There’s something cracked in Todd Rittmann, former guitarist of twinkly noisepunks U.S. Maple, and it’s not immediately obvious what. On Chills in Glass it’s something abstract, darting between grunts and rumbles. It trickles through the music, a kind of Brainiac shock’n’roll, as joyous as it is jarring. And whatever it is, it situates Dead Rider in a pretty kind of limbo, the sweet spot between TV on the Radio and latter day Scott Walker where anything can and does happen, yet even as you expect the unexpected there follow wilder and faster convulsions.
But what is it, the horror that terrorises Chills on Glass, this scatterbrained art-funk LP whose twists and convulsions become, even weeks in, not just unexpected but unexpectable? We know that whatever it is is there by design - Rittmann takes exceptional care to sound careless - and that it’s not a note or a lyric or beat (though needless to say each note, lyric and beat is, in its way, quite adequately fucked up) but rather a sense: a feeling of cosmic displacement. And that whatever it is, this subatomic uneasiness, its shadow lurks in the music - the gastric jazz, damaged blues, slick riffs upset by hobbled rhythms - but that ultimately the underlying weirdness isn’t present in the song so much as exhumed from you, the listener.

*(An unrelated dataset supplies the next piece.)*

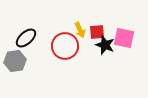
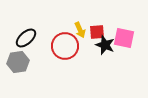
gray hexagon: moved 3 px right, 1 px down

Do you follow? What it is, is that something plagues the Chicago quartet’s third LP, something that isn’t a disjointed rhythm or ugly grunt but a warning cry straight from the spirit. It churns in the cement-mixer of Rittmann’s voice, a mournful growl which, thanks to an urgent wailing quality à la one Tunde Adebimpe, sometimes conveys a kind of tortured flamboyance which you can’t help but love. For indeed those same vocals, often gruesomely double-tracked, are so curled-in and self-involved as to erase from the music any tenor of parody or even surrealism. Instead, it seems fair to deduce that the world Chills on Glass actually witnesses is a realistic one, albeit seen through the lens of alienation.
It’s in this way that this fractal and thrilling, almost melodramatically discordant album capably explores how the modern brain ‘works’ - scare-quotes implying that we’re broken somehow, not just alienated but primitivised and inbent. Which is nothing new, as far as where dark electro-leaning indie records tend thematically speaking to stick their noses, but no less relevant for it. And the effect is total: in songs like ‘Black Screen’, this alienation via technology or capitalism or whatever is ubiquitous and recursive: echoes rebound endlessly as lonely kick drums wander, all with a certain refracted sorrow, grimly familiar to anyone who’s stalked the internet superhighways of an evening.
But while conceptually fun, Dead Rider are nonetheless a flawed group. Rittmann’s gnarly vocal might be apt, but at risk of sounding glib that doesn’t stop it being annoying; likewise the convoluted structures, likely to tire less patient listeners, despite a surprising melodiousness. Still, you can’t help recognising a kind of supreme inspiration behind the thing, fuelled alternately by manic rage and exultant gratification.
This all said, it always niggles to sensationalise the deviance of semi-avant rock music when the deep-down truth is that we all know that to capture in conventional song even one lucid moment of an existence as twisted and complex as ours is as much a fool’s errand as, say, drawing a circle about philosophy, a rhombus for feminism. The nub being that for all its convulsions and complexities and despite whatever Chills on Glass categorically speaking is or isn’t I can with absolute certainty tell you that, man, it’s an album I’d sincerely like you to listen to.